Accuracy: 0.9867483296213808
Classification report:
precision recall f1-score support
0 0.99 0.99 0.99 4705
1 0.99 0.99 0.99 4275
accuracy 0.99 8980
macro avg 0.99 0.99 0.99 8980
weighted avg 0.99 0.99 0.99 8980
Model and vectorizer saved successfully!
Step 4: Build Flask Web Application
Now that we have a trained model and vectorizer saved (fakenews_model.pkl and tfidf_vectorizer.pkl), we can build a simple web app using Flask, allowing users to paste news text and receive an instant prediction.
1. Create the Flask app.
nano app.py
Add the following code:
from flask import Flask, render_template, request
import joblib
app = Flask(__name__)
model = joblib.load('fakenews_model.pkl')

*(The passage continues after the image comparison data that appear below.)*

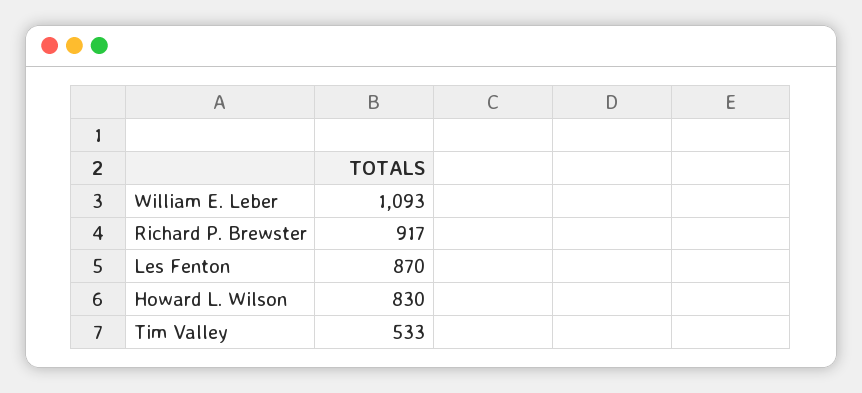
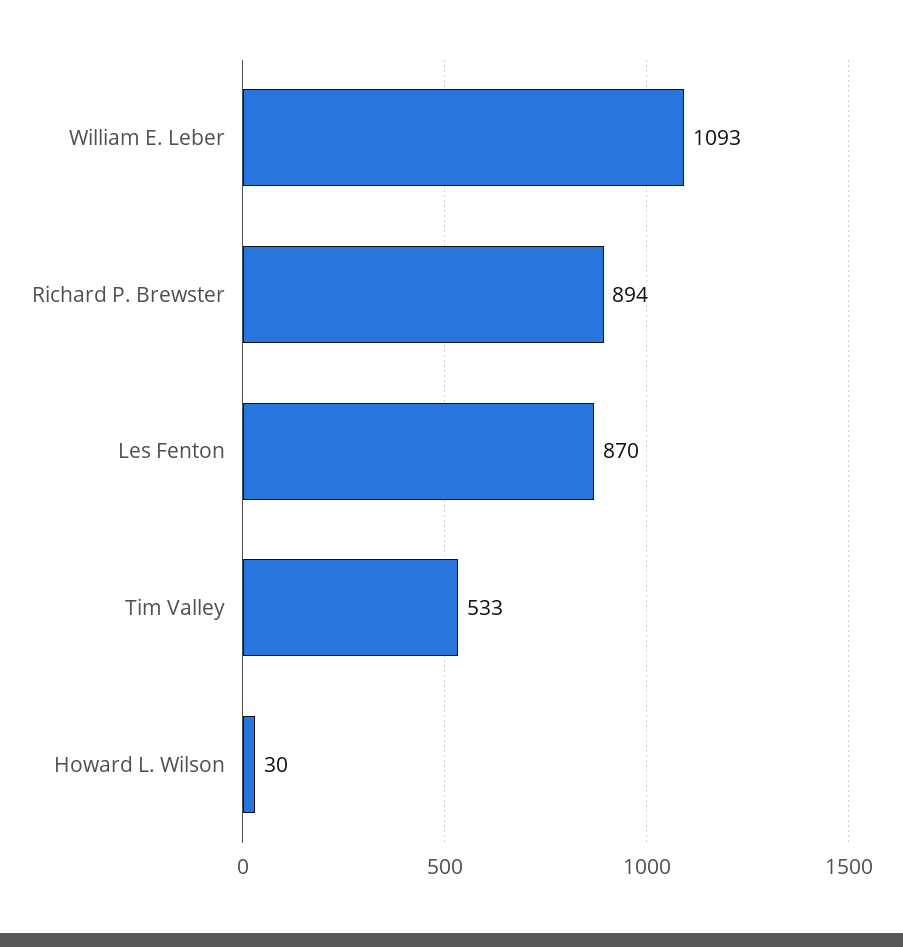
  {
    "William E. Leber": 1093,
-   "Richard P. Brewster": 917,
+   "Richard P. Brewster": 894,
    "Les Fenton": 870,
-   "Howard L. Wilson": 830,
+   "Howard L. Wilson": 30,
    "Tim Valley": 533
  }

vectorizer = joblib.load('tfidf_vectorizer.pkl')
@app.route('/', methods=['GET', 'POST'])
def index():
prediction = None
if request.method == 'POST':
user_text = request.form['news']
user_text_clean = user_text.lower()
user_features = vectorizer.transform([user_text_clean])
pred = model.predict(user_features)[0]
prediction = 'Real News' if pred == 1 else 'Fake News'
return render_template('index.html', prediction=prediction)
if __name__ == '__main__':
app.run(host='0.0.0.0', port=5000, debug=True)
This script:
- Initializes the Flask app.
- Loads the saved model and vectorizer.
- Handles both GET (show empty form) and POST (process user input) requests.
- Displays the prediction back to the user.
2. Create a directory for templates.
mkdir templates
3. Create the file index.html for the web interface.
nano templates/index.html
Add the following HTML code:
<!DOCTYPE html>
<html>
<head>
<title>Fake News Detector</title>
</head>
<body>
<h2>Fake News Detection Web App</h2>
<form method="POST">
<textarea name="news" rows="6" cols="60" placeholder="Paste news article or headline here"></textarea><br>
<button type="submit">Detect</button>
</form>
{% if prediction %}
<h3>Prediction: {{ prediction }}</h3>
{% endif %}
</body>
</html>
Step 5: Run Flask Application
Now that both the backend (app.py) and frontend (index.html) are ready, let’s run the Flask app so it can serve predictions from your trained model.
1. Start the Flask server.
python3 app.py
Output.
* Serving Flask app 'app'
* Debug mode: on
WARNING: This is a development server. Do not use it in a production deployment. Use a production WSGI server instead.
* Running on all addresses (0.0.0.0)
* Running on http://127.0.0.1:5000
* Running on http://149.28.70.3:5000
Press CTRL+C to quit
* Restarting with stat
* Debugger is active!
* Debugger PIN: 212-816-210
2. Open your web browser and access the Flask app using the URL http://your-server-ip:5000. You should see a simple page titled ‘Fake News Detection Web App‘ with a text area and a ‘Detect’ button.
3. Copy a news article headline or snippet from any online news source. Paste it into the textarea and click the Detect button. The app will process your input, run it through the trained model, and return one of the following results.
Conclusion
In this guide, you built a fake news detection system using machine learning on an Ubuntu 24.04 GPU server. You trained a model, deployed it with Flask, and created a simple web interface for real-time predictions. This project provides a practical foundation for exploring text classification and machine learning deployment. You can now enhance the app further or share it with others for testing and feedback.